Open SilvesterYu opened 1 year ago

SilvesterYu commented 1 year ago

Hi! Thank you for your wonderful project! I was trying to train the model on the dataset provided in your README. I used the command:

python train.py --phi 0 --weights ../Linemod_and_Occlusion-001/COCO/efficientdet-d0.h5 linemod ../Linemod_and_Occlusion-001/Linemod_preprocessed/ --object-id 4

I got the result with 0 and nan values:

mAP: 0.0000
ADD: 0.0000
ADD-S: 0.0000
5cm_5degree: 0.0000
TranslationErrorMean_in_mm: nan
TranslationErrorStd_in_mm: nan
RotationErrorMean_in_degree: nan
RotationErrorStd_in_degree: nan
2D-Projection: 0.0000
Summed_Translation_Rotation_Error: nan
ADD(-S): 0.0000
AveragePointDistanceMean_in_mm: nan
AveragePointDistanceStd_in_mm: nan
AverageSymmetricPointDistanceMean_in_mm: nan
AverageSymmetricPointDistanceStd_in_mm: nan
MixedAveragePointDistanceMean_in_mm: nan
MixedAveragePointDistanceStd_in_mm: nan

Epoch 00001: ADD improved from -inf to 0.00000, saving model to checkpoints/20_09_2022_18_04_29/object_4/phi_0_linemod_best_ADD.h5
1790/1790 [==============================] - 1376s 769ms/step - loss: nan - classification_loss: 13689.5068 - regression_loss: nan - transformation_loss: 0.0000e+00

I followed issue #23 and the 2D bounding box is working fine. Am I missing something? I would really appreciate some help.

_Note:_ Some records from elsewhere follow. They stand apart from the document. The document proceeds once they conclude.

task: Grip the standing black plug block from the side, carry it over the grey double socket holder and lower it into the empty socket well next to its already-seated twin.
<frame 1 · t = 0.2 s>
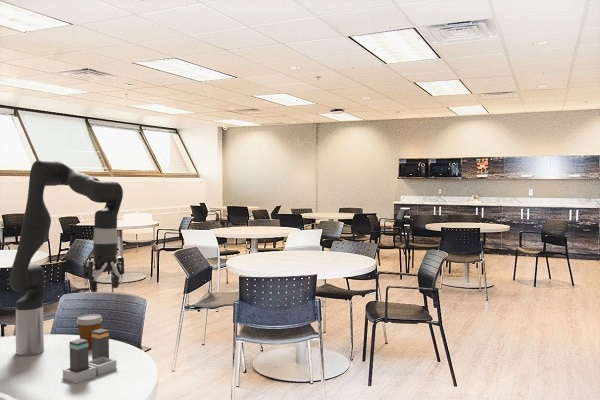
hand: (104, 289, 178), 29 cm above the table, tool pointing down, fingers open, 8 cm apart
disposable coffee cup: (90, 347, 209), on the table
grey double socket holder: (90, 377, 177), on the table
plug: (100, 364, 189), on the table
twin plug: (79, 377, 173), point 1 cm above the table, touching grey double socket holder
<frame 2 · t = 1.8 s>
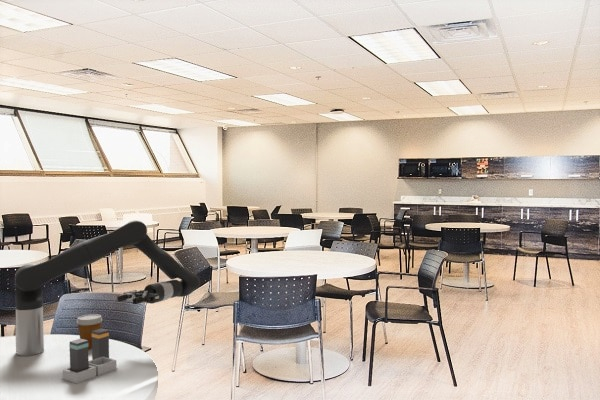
hand: (125, 300, 198), 21 cm above the table, tool horizontal, fingers open, 8 cm apart
nothing on the table moved.
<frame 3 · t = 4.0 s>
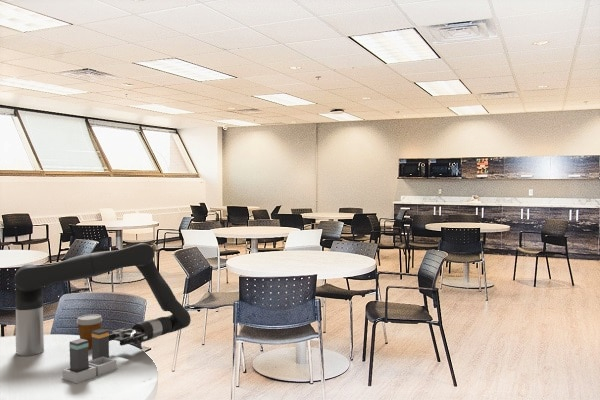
hand: (112, 340, 194), 7 cm above the table, tool horizontal, fingers open, 8 cm apart
nothing on the table moved.
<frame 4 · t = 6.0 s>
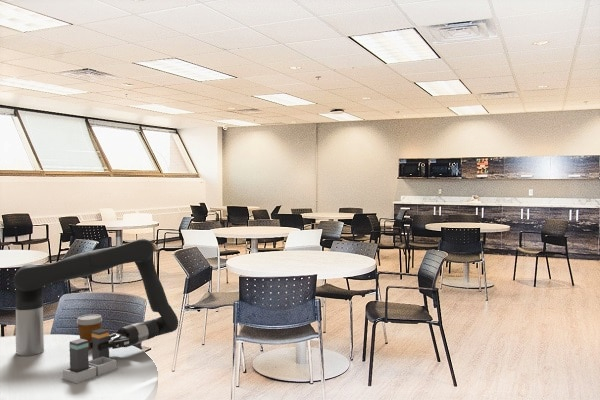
hand: (93, 346, 187), 7 cm above the table, tool horizontal, fingers closed on plug, 4 cm apart
plug: (100, 364, 189), on the table, touching gripper
everything else where it was.
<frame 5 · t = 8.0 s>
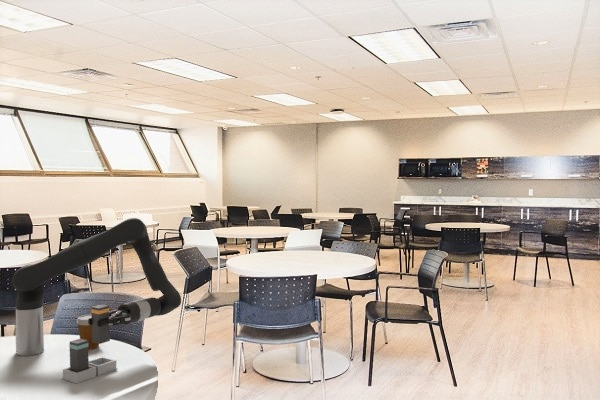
hand: (93, 322, 177), 18 cm above the table, tool horizontal, fingers closed on plug, 4 cm apart
plug: (101, 341, 180), point 11 cm above the table, touching gripper
everything else where it was.
when the fingers open (10 cm above the table, at t = 9.9 s): plug drops 1 cm, resting on grey double socket holder.
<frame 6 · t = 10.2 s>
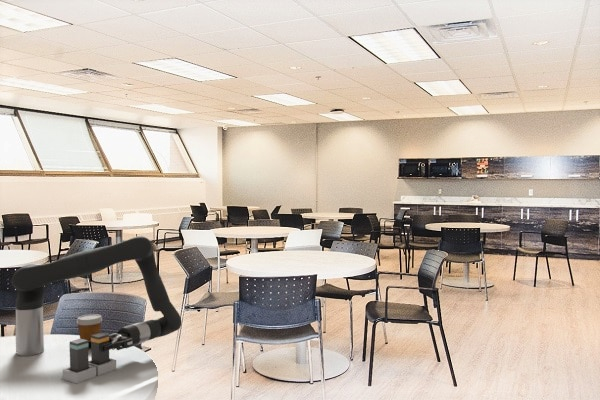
hand: (94, 346, 178), 10 cm above the table, tool horizontal, fingers open, 6 cm apart
plug: (100, 369, 180), point 1 cm above the table, touching grey double socket holder
everything else where it was.
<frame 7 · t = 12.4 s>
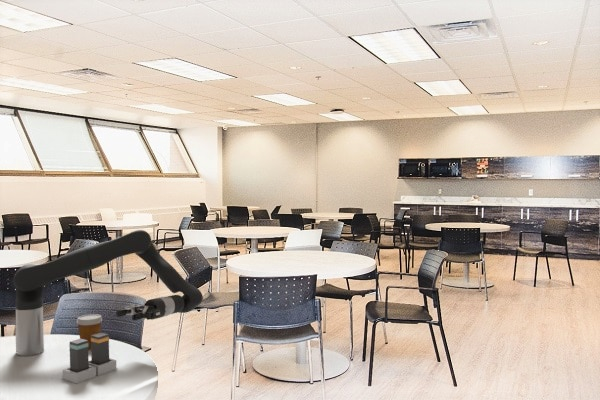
hand: (124, 315, 189), 17 cm above the table, tool horizontal, fingers open, 8 cm apart
nothing on the table moved.
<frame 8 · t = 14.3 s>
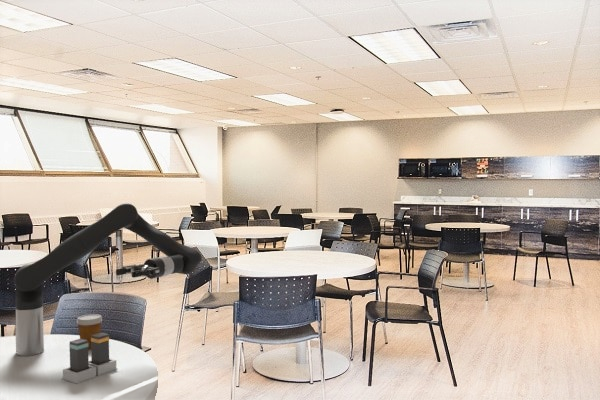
hand: (124, 273, 190), 32 cm above the table, tool horizontal, fingers open, 8 cm apart
nothing on the table moved.
at the end: plug 0.1 cm from the target spot on the grey double socket holder, point 1.2 cm above the grey double socket holder's base; plug tilted 0°; the gripper is holding nothing — task done.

SilvesterYu commented 1 year ago

Hi, I figured that it is because tensorflow 1.15 requires cuda 10.0 but I am using a different cuda version.

I downgraded to cpu instead and the problem is resolved. The training is much slower though.

Here is what I did:

(1) downgrade to cpu if cuda is not 10.0

pip install tensorflow-cpu==1.15

(2) solve version errors

pip install 'h5py==2.10.0' --force-reinstall
pip install numpy==1.19.5

(3) adding a weight in the argument also helps, according to issue #23. The COCO weights can be downloaded from here: https://drive.google.com/drive/folders/1n3opeOo2ko9GwC9G5_OkVF1sk0NVd3YY, which includes efficientdet-d0.h5 in my command below.


using object id 4 as an example

python3 train.py --phi 0 --weights <path_to_weight>/efficientdet-d0.h5 linemod <path_to_dataset>/Linemod_preprocessed/ --object-id 4

If .decode() errors occur in custom_load_weights.py, comment out the .decode() line and un-comment the line without .decode()

BhavinPrajapti commented 1 year ago

@SilvesterYu Hello, I have win11 i want to run this reporistory but tensorflow 1.15.0 not supported for cuda 11.7. I have windows11 and cuda 10.2 is not available for win11. can you please help me regarding requirements installtion?